What I asked him: A major aspect of the film is the way you tackle the fantastical, almost ridiculous elements of the story with this handheld, realistic aesthetic. Why’d you decide on that approach?

What I meant to ask him: Why are you so f**kin’ serious, dude? It’s just comics.

What he said: All the movies I’ve made have had some sort of ironic angle to them. I have a hard time making movies just straight because I feel like it’s a movie and there’s a manipulation of reality that I’m really conscious of, and I kinda think that’s super fun. And so, the irony in this film is that it’s not ironic. I liked the idea that the most realistic movie I would ever make would be about a character called Superman who could fly and came from another planet. Also, you’ve gotta hire, like, really good actors. You’d be surprised how easy it is to suspend your disbelief or make a real thing out of something that doesn’t feel real at all. Like, Russell Crowe… He believes it! And so you’re like, well, if he believes it, then I believe it.

2. 9/11 stuff

What I asked him: Evoking 9/11 has been a big part of action films lately, but this film kinda goes all out on it. What was the thinking behind that?

What I meant to ask him: Buzzfeed got a scientist and ‘longtime disaster expert’ to watch the final scene of this movie. You killed 129,000 people and injured about 1 million. Justify that shit!
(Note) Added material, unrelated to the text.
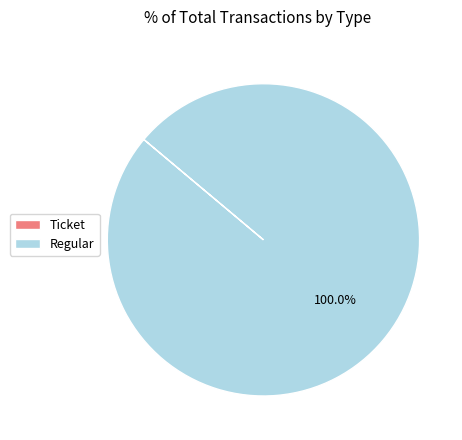

What is the majority slice?

Regular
What he said: Well,  just from a straightforward storytelling standpoint, we wanted the Kryptonians to create a real problem — the stakes need to be super high, it’s really the end of the world. That’s when I felt like, well, there’s gotta be some real destruction that occurs, the consequences for the planet have to be substantial, it can’t just be “Oh! He stopped it just before…”. I mean, we were talking about whether or not Superman acts like a modern myth that allows us in some way to deal with the impossible dangers of the 21st Century. Does he take some of that tension or terror that you know you can feel living in this crazy world we live in? Does it give us a small sort of comfort that he’s out there to help? You couldn’t do it [the 9/11 stuff] with a superhero other than Superman; they have less gravitas, less history and less pop culture resonance. Like Superman’s alright; we’ve all accepted him, he represents the human race in some weird way. But if you did it with, like, The Flash or Martian Manhunter, you’d be like, ‘That’s not cool.’ (laughs).

3. Annoying nerds stuff

What I asked him: The fanbase for your films can be pretty obnoxious. I mean, you get criticised for making Watchmen too faithful, you get criticised for making 300 too stylistic. Do you ever feel like just going off and making some period piece?

What I meant to ask him: (No, that question’s pretty funny.)

What he said: Yes, I know what you mean. The thing is, they can complain all day long; they all go to the movie anyway, right? (laughs) And, the truth is, you can imagine if there was a Watchmen movie that wasn’t faithful to the graphic novel, what they would’ve felt about that. So, you know, you can’t win on some level. But, I honestly don’t think about it in terms of “Oh, I’m gonna go make another genre film”; I just follow whatever keeps me up at night, whatever makes me start drawing, and for whatever reason, it’s these ridiculous movies.

Man Of Steel is now showing in cinemas nationally.